In der Gruppe B hingegen wird strikt nach Leitfaden vorgegangen. Im Anschluss an die beiden Schulungsphasen werden die Modellierungsaufgaben bearbeitet und nach den Bewertungskriterien des Leitfadens ausgewertet.

 

KURZFASSUNG PROJEKTBESCHREIBUNG

Die Datenexplosion im Gesundheitswesen erfordert mehr begriffliche Standardisierung. Zu diesem Zweck sind sehr viele Terminologiesysteme und Klassifikationssysteme entwickelt worden.

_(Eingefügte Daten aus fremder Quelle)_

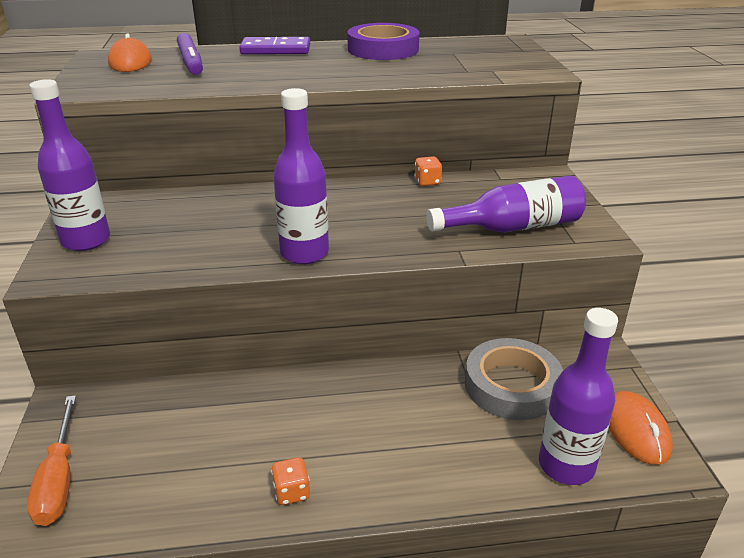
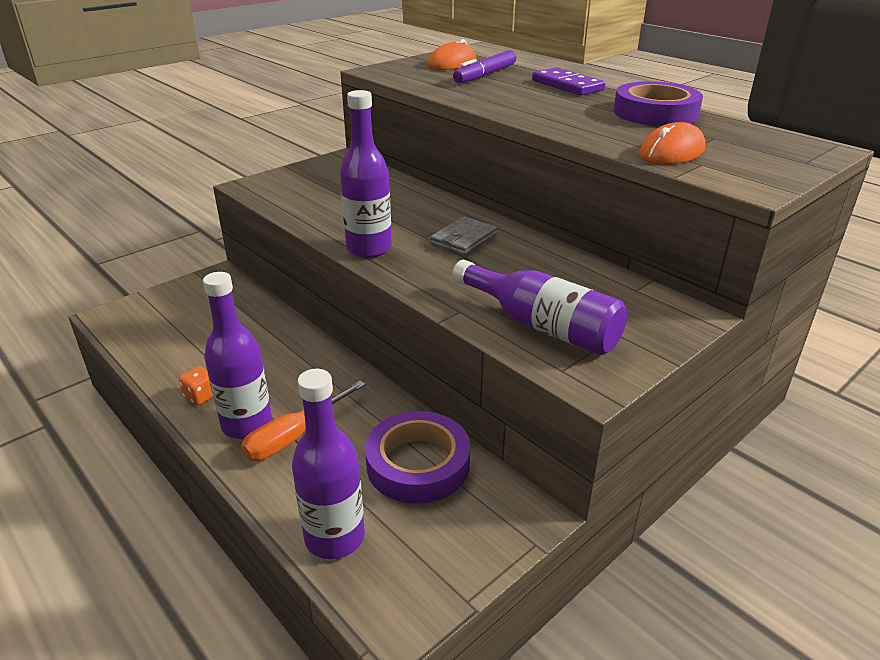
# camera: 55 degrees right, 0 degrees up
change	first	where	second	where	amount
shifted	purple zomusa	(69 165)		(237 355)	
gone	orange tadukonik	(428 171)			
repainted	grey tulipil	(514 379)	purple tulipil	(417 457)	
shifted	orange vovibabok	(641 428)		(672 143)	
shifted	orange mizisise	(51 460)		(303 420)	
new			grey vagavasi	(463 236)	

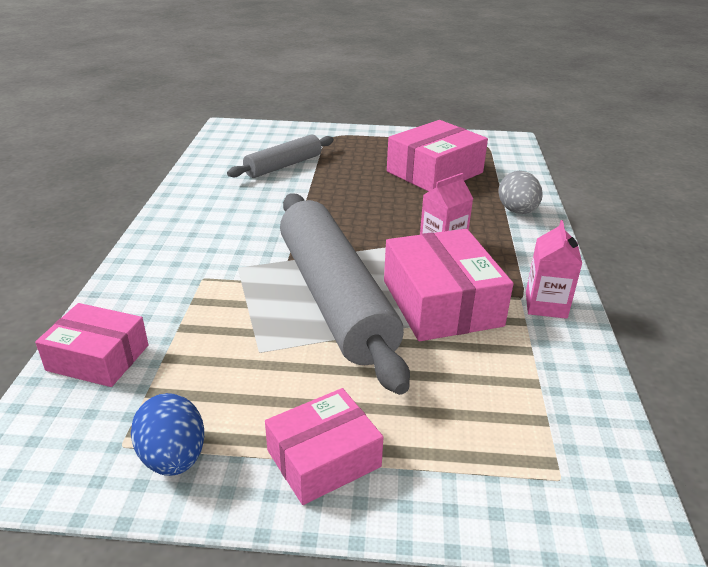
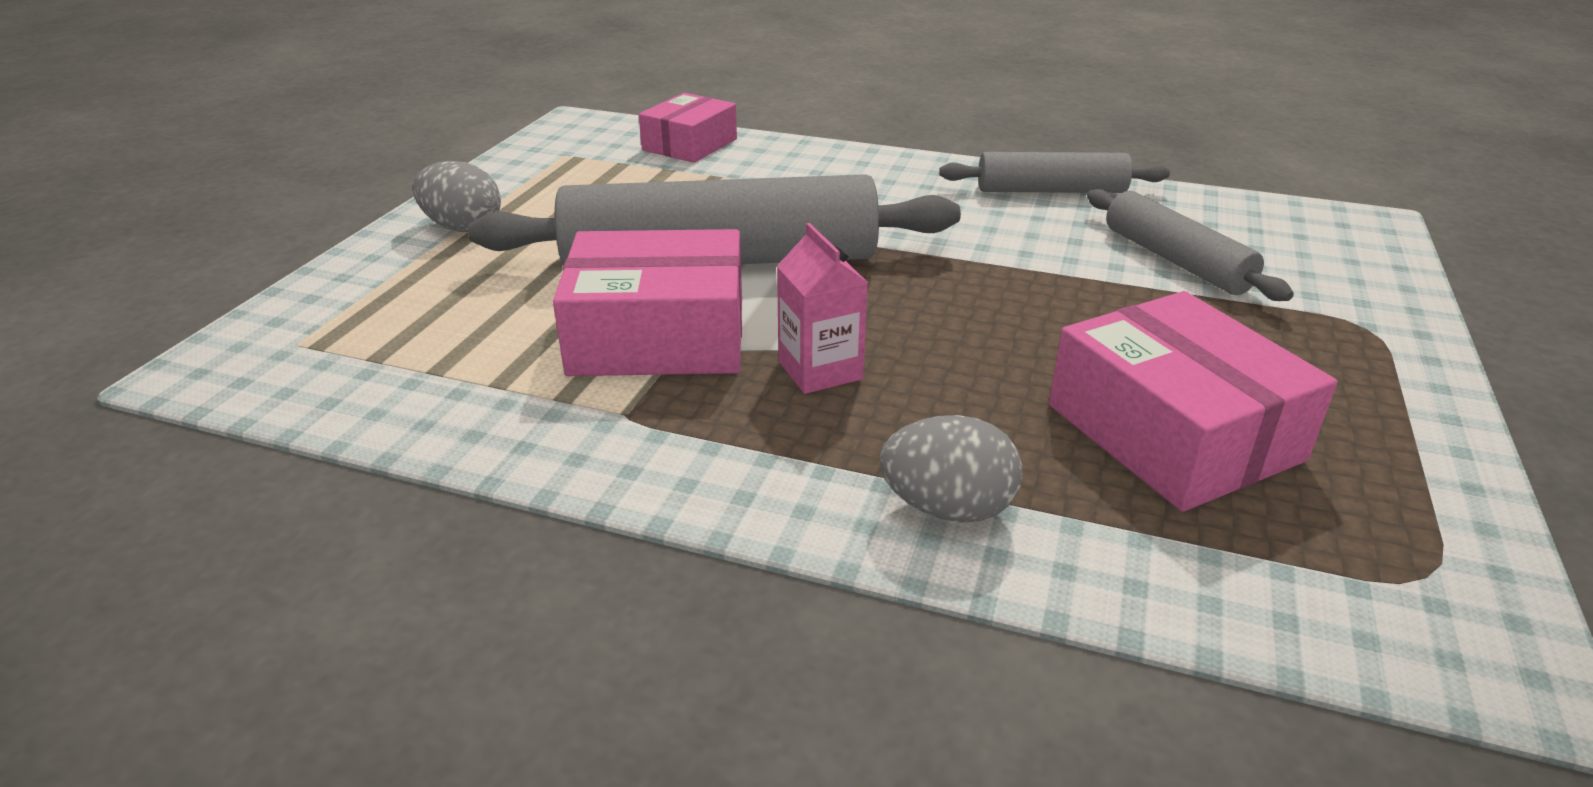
# camera: 105 degrees right, 0 degrees up
change	first	where	second	where	amount
gone	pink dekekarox	(554 269)			
swapped	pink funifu	(324 446)	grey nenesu	(457 196)	
gone	blue nenesu	(167 434)			
new			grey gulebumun	(1054 172)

Die verschiedenartigen Systeme sind durch mathematische Logik unter Berücksichtigung von Prinzipien der formalen Ontologie beschrieben, z.B. die SNOMET CT oder die Open Biological Ontologies. Im GoodOD Projekt werden ontologische Prinzipien zur formalen Repräsentation biomedizinischen Ereignissen, Zustände, Prozessen, Dispositionen und Funktionen erarbeitet. Die Modellierungsprinzipien werden anhand zahlreicher Beispiele aus dem Bereich Medizin und Biologie dargestellt. Dieser Leitfaden soll Ontologieentwicklern dabei helfen brauchbare Ontologien zu entwickeln.